David R. called, of course, and showed AsJs. I was surprised to see a hand of that strength. It looked to me like instead of taking the opportunity to raise when he had the chance, he second guessed himself but then got the opportunity from Thomas’ raise. When the door opened again, he pounced. Personally, I think it was an awful move on his part. I believe the right move would have been to raise PF and take down the pot right there and then. By re-raising Thomas’ raise after already having signaled he was willing to limp into a multi-way pot, he was telegraphing weakness. So I was right in a sense (he didn’t have a monster) but wrong in another sense (he was still leading). The flop came down with two spades that didn’t pair me up and some of my outs were taken away. I bricked the turn and river and busted out in 10th place. But oddly, I was totally OK with it. I got the pot odds I needed to make that call and even though I wasn’t anemic in the tourney yet, winning that pot was a gamble I was willing to make given all the dead money in there. It just didn’t work out.

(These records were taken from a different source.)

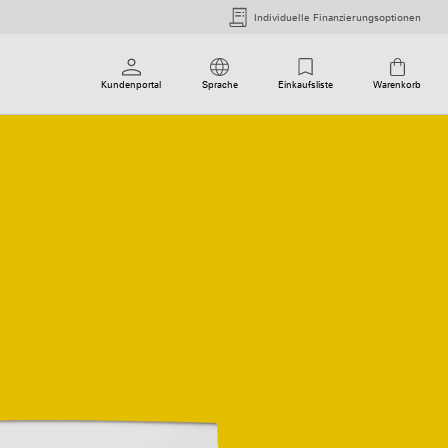
Individuelle Finanzierungsoptionen
Kundenportal
Sprache
Einkaufsliste
Warenkorb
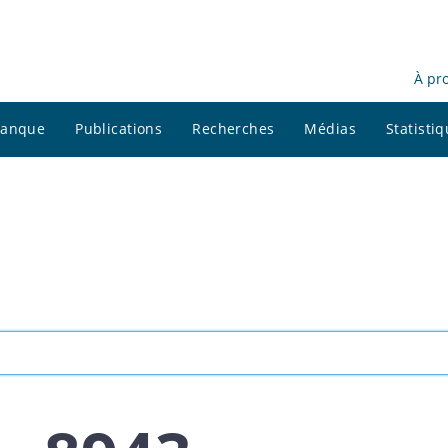
À pr
 banque
Publications
Recherches
Médias
Statisti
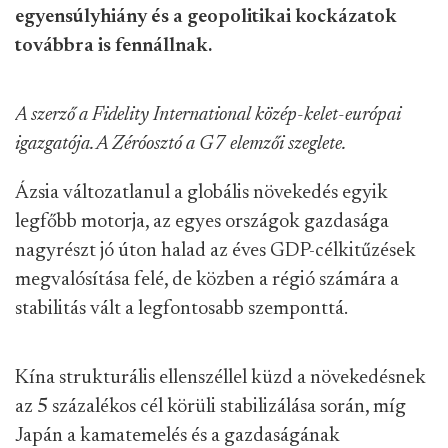
egyensúlyhiány és a geopolitikai kockázatok
továbbra is fennállnak.
A szerző a Fidelity International közép-kelet-európai
igazgatója. A Zéróosztó a G7 elemzői szeglete.
Ázsia változatlanul a globális növekedés egyik
legfőbb motorja, az egyes országok gazdasága
nagyrészt jó úton halad az éves GDP-célkitűzések
megvalósítása felé, de közben a régió számára a
stabilitás vált a legfontosabb szemponttá.
Kína strukturális ellenszéllel küzd a növekedésnek
az 5 százalékos cél körüli stabilizálása során, míg
Japán a kamatemelés és a gazdaságának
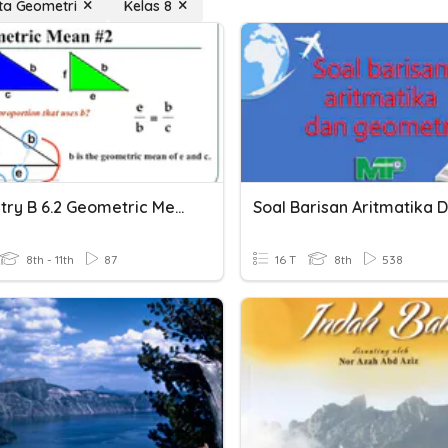
ta Geometri
Kelas 8
Geometry B 6.2 Geometric Mean
8th - 11th
87
16 T
8th
538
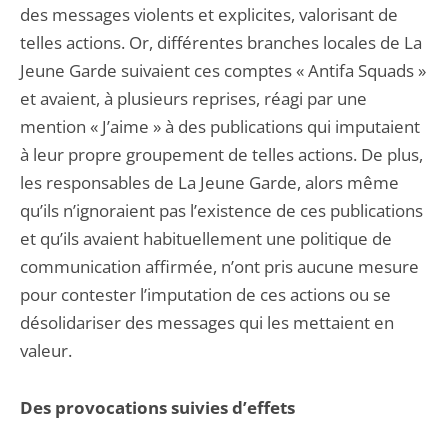
des messages violents et explicites, valorisant de
telles actions. Or, différentes branches locales de La
Jeune Garde suivaient ces comptes « Antifa Squads »
et avaient, à plusieurs reprises, réagi par une
mention « J’aime » à des publications qui imputaient
à leur propre groupement de telles actions. De plus,
les responsables de La Jeune Garde, alors même
qu’ils n’ignoraient pas l’existence de ces publications
et qu’ils avaient habituellement une politique de
communication affirmée, n’ont pris aucune mesure
pour contester l’imputation de ces actions ou se
désolidariser des messages qui les mettaient en
valeur.
Des provocations suivies d’effets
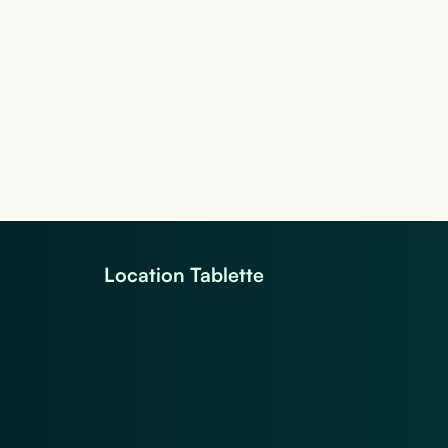
Location Tablette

And that’s the lesson of the day. Sometimes, in a fast structure, you need to take calculated gambles. This one didn’t hit me…but that doesn’t mean it was a bad bet.

1 comment:

lj said...

i don't understand why you're so upset about your AK play. sux to lose a flip, but if i'm reading this correctly, dude only had 13 bbs to start the hand. it seems pretty standard to me, regardless of his raise out of turn.